# Problem requirements
Output, as a JSON list of strings with one string per line and blank lines omitted, the lines of the data between the line containing "class: Polypodiopsida" and the line containing "scientific name: Eragrostis dielsii", inclusive.

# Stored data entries
____________________
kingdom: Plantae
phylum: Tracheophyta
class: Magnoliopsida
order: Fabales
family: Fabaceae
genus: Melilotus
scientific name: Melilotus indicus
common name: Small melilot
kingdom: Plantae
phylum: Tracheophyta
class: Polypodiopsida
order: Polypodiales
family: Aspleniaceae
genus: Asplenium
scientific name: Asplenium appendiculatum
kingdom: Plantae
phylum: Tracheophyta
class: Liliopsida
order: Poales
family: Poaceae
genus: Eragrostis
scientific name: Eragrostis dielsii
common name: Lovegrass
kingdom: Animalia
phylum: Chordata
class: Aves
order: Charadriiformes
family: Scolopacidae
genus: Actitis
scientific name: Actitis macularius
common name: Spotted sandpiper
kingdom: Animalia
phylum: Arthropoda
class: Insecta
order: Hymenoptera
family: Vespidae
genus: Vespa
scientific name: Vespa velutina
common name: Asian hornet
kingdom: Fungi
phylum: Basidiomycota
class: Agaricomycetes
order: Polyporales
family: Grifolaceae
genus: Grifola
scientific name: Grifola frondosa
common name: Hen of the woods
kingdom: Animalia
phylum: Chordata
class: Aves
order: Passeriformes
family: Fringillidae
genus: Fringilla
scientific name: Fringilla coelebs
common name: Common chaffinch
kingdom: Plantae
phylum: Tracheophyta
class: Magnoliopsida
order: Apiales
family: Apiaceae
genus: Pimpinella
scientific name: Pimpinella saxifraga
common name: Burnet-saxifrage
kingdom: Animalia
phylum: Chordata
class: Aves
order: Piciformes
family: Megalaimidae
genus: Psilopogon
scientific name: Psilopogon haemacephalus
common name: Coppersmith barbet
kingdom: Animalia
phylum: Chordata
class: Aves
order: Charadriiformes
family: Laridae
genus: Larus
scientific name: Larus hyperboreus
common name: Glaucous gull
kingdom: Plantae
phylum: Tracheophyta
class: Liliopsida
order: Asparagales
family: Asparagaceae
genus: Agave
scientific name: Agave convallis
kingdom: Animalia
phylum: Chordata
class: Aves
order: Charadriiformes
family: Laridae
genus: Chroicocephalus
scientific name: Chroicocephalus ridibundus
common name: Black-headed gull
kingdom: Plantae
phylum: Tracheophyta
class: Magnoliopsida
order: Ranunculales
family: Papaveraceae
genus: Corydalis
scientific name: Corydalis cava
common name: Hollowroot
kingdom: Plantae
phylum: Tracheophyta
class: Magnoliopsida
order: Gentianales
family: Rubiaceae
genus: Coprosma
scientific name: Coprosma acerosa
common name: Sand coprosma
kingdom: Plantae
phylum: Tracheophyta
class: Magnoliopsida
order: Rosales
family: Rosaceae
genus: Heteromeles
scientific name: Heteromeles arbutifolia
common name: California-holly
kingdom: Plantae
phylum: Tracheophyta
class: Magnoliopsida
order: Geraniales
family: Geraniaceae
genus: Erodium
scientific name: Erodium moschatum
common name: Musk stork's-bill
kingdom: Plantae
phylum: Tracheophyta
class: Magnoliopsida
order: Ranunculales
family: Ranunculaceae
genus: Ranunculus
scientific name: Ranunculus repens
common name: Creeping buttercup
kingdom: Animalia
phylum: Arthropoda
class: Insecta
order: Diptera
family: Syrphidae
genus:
____________________
# Final answer
[
  "class: Polypodiopsida",
  "order: Polypodiales",
  "family: Aspleniaceae",
  "genus: Asplenium",
  "scientific name: Asplenium appendiculatum",
  "kingdom: Plantae",
  "phylum: Tracheophyta",
  "class: Liliopsida",
  "order: Poales",
  "family: Poaceae",
  "genus: Eragrostis",
  "scientific name: Eragrostis dielsii"
]